Temporary Detailed Testing Supporting Refactoring

UnitTests andRegressionTests are good things. They provide confidence that program functionality is being maintained, allowing the programmer to RefactorMercilessly to improve the design.

I repeat: write the best unit tests you can. However, sometimes it is hard to write unit tests that provide full confidence. Or, sometimes such really precise unit tests can be written, but they need to be changed so often as interacting features are added to the code that they become a headache. (This often indicates that your features are too closely intertwined.) Or, sometimes "high level" tests that do not need to be constantly changed can be written, but they are either so abstract as not to inspire confidence during refactoring, or are computationally much slower to run.

TemporaryDetailedTestingSupportingRefactoring extends conventional unit testing as follows:

(1) Create really detailed tests, testing results that will not be expected to endure during normal program development.

E.g. I may record the full, exact, output of a simulator or unit under test as my "temporary gold" reference output at the beginning of simulation.

E.g. sometimes I keep some flavour of execution trace around as the "temporary gold" reference output.

(2) While you are refactoring, you are not supposed to be making any functional or semantic changes to your program. Thus, the really detailed tests should not change results; the "temporary gold" output should not change.

(3) When you have finished refactoring, and return to adding features, you no longer run the detailed tests, because the results that the detailed tests check may vary. (Or, you may not be able to automatically check the detailed test results, although you may be able to, occasionally, manually inspect them.) During this phase, you will, of course, be running ordinary unit tests and regression tests.

You can automate this process, creating a "detailed test scenario" whose output is recorded as "temporary gold" at the beginning of a refactoring episode, and automatically compared.


Certainly, *I* occasionally have problems writing sufficiently confidence inspiring tests. Perhaps I am just a lousy programmer, or a lousy test writer. Or, perhaps it is a characteristic of my problem domain. In any case, I have developed an extension to the test writing methodology, TemporaryDetailedTestingSupportingRefactoring, which I describe here, which provides increased confidence during MercilessRefactoring.

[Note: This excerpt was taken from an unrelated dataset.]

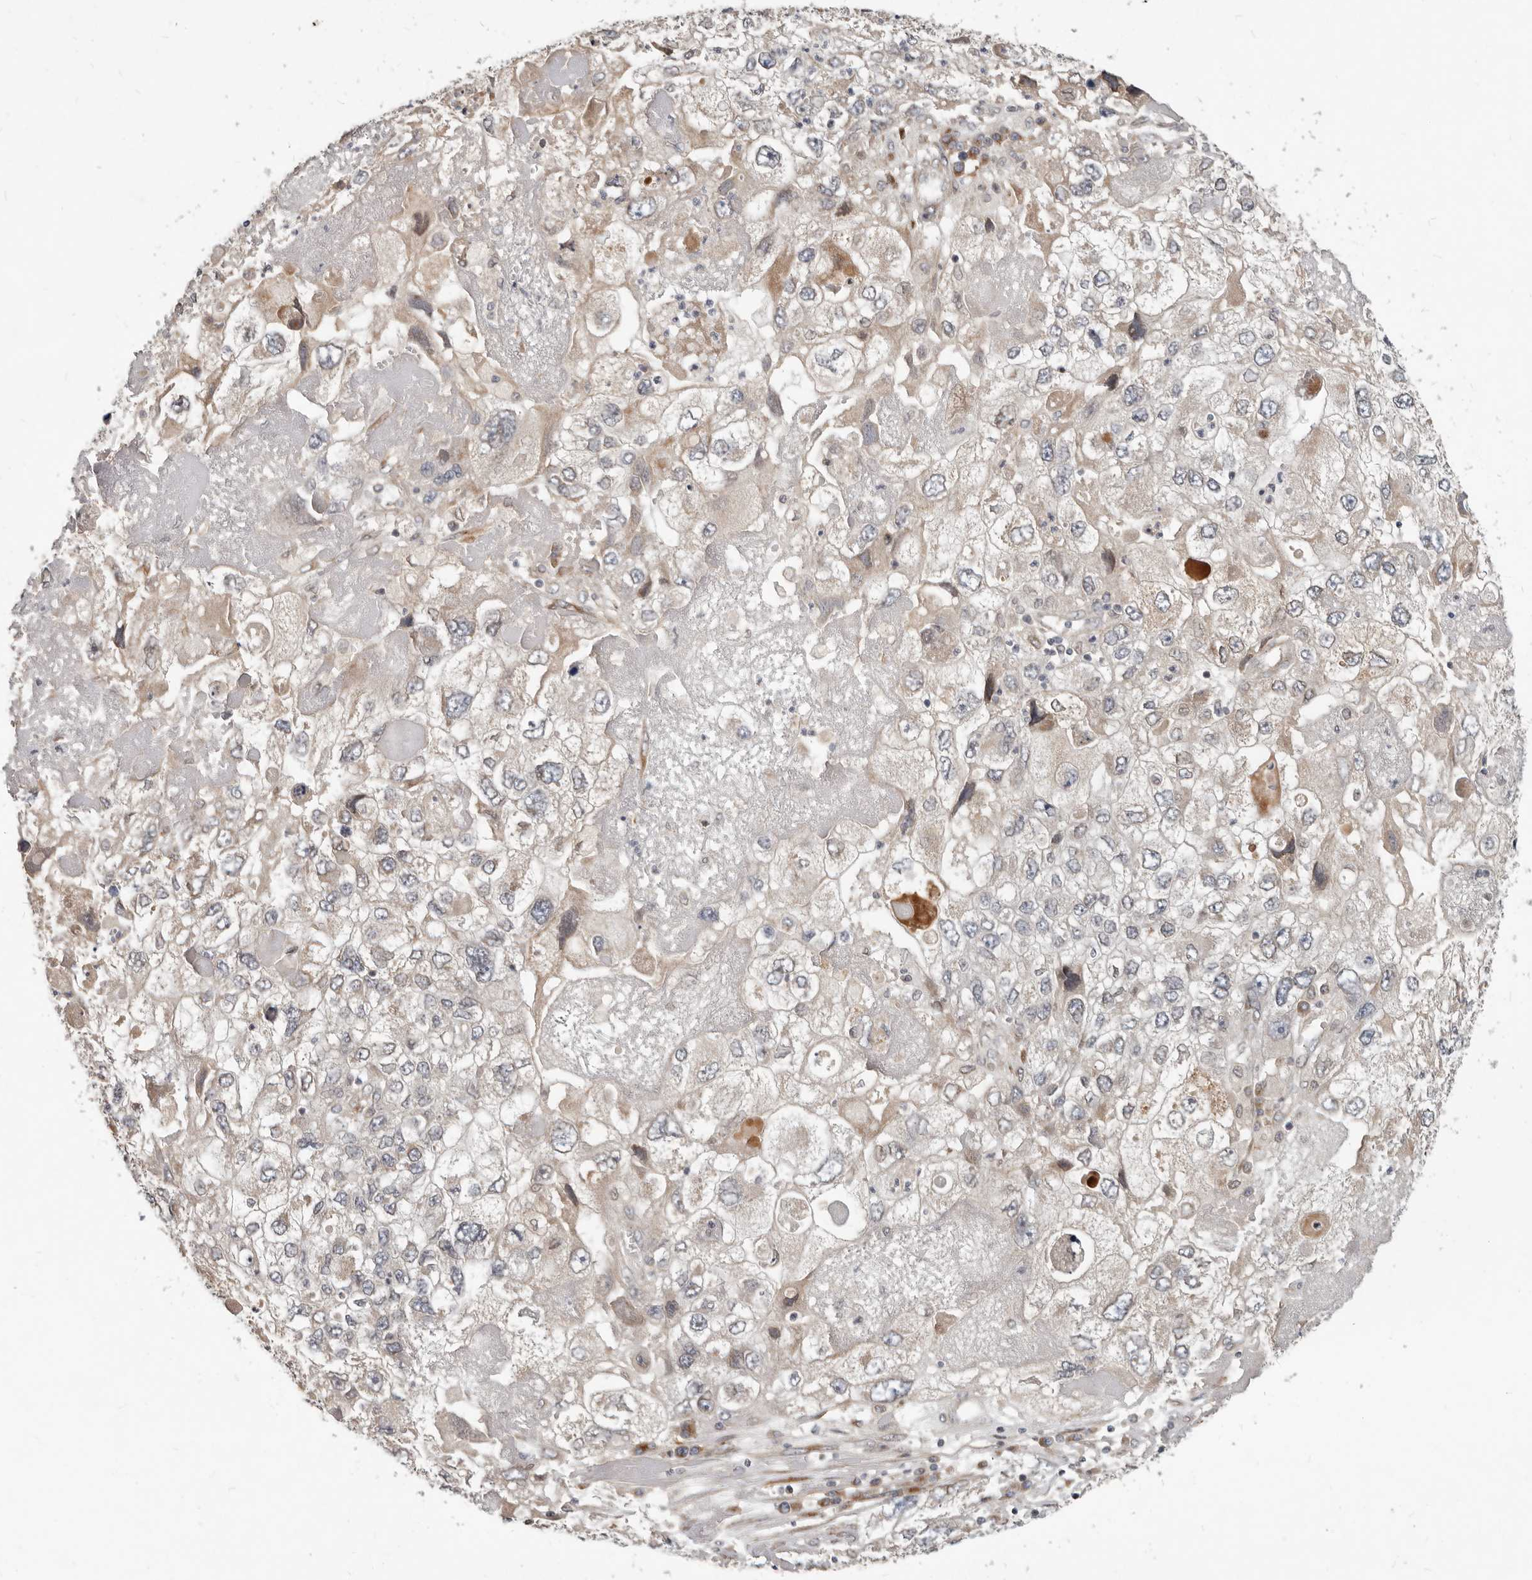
{"staining": {"intensity": "moderate", "quantity": "<25%", "location": "cytoplasmic/membranous"}, "tissue": "endometrial cancer", "cell_type": "Tumor cells", "image_type": "cancer", "snomed": [{"axis": "morphology", "description": "Adenocarcinoma, NOS"}, {"axis": "topography", "description": "Endometrium"}], "caption": "The photomicrograph displays staining of endometrial cancer, revealing moderate cytoplasmic/membranous protein staining (brown color) within tumor cells.", "gene": "NPY4R", "patient": {"sex": "female", "age": 49}}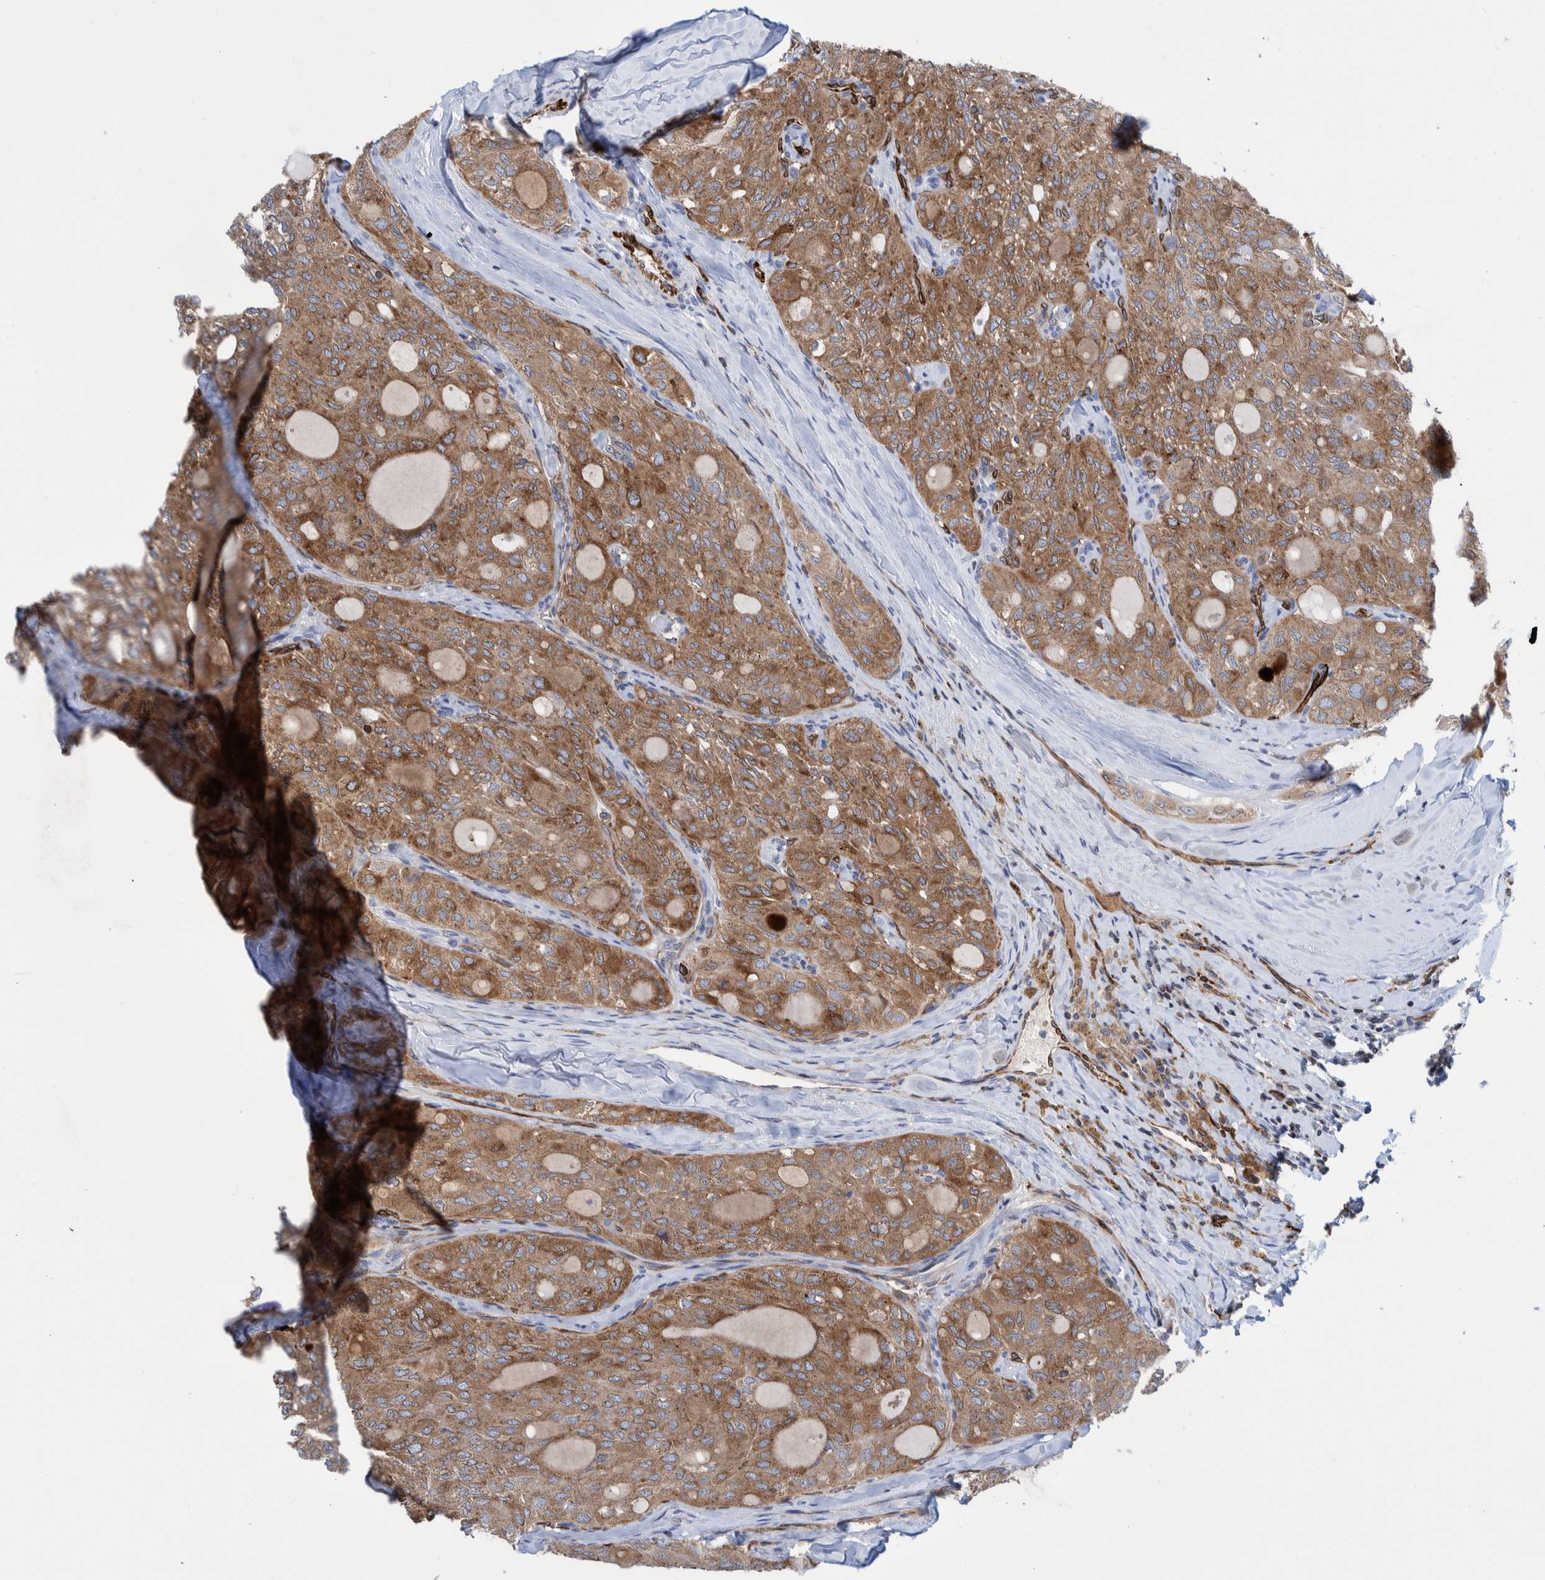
{"staining": {"intensity": "moderate", "quantity": ">75%", "location": "cytoplasmic/membranous"}, "tissue": "thyroid cancer", "cell_type": "Tumor cells", "image_type": "cancer", "snomed": [{"axis": "morphology", "description": "Follicular adenoma carcinoma, NOS"}, {"axis": "topography", "description": "Thyroid gland"}], "caption": "A brown stain shows moderate cytoplasmic/membranous staining of a protein in human thyroid cancer (follicular adenoma carcinoma) tumor cells. Immunohistochemistry stains the protein in brown and the nuclei are stained blue.", "gene": "THEM6", "patient": {"sex": "male", "age": 75}}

First, a brief description of my problem domain, as motivation: ProblemsTestingPerformanceSimulators. I suspect that these characteristics of my problem domain, performance simulation, that make durable tests hard, also are present in some other problem domains.


TemporaryDetailedTestingSupportingRefactoring is "temporary" only in the sense that the detailed comparison of results in the test is temporary: the "golden reference" is expected to change over time.

However, the automated test suite setup is durable.


Recording an execution trace as the temporary golden output is a useful technique, but it is vulnerable to changes that permute the order of invocation of routines, or the order of output. Such changes are not exactly refactorings, since they are not 100% equivalent, but they are often necessary to clean up code for further design improvements.

Comparing detailed results, like cycle counts in a performance simulator, may be less vulnerable to invocation order changes.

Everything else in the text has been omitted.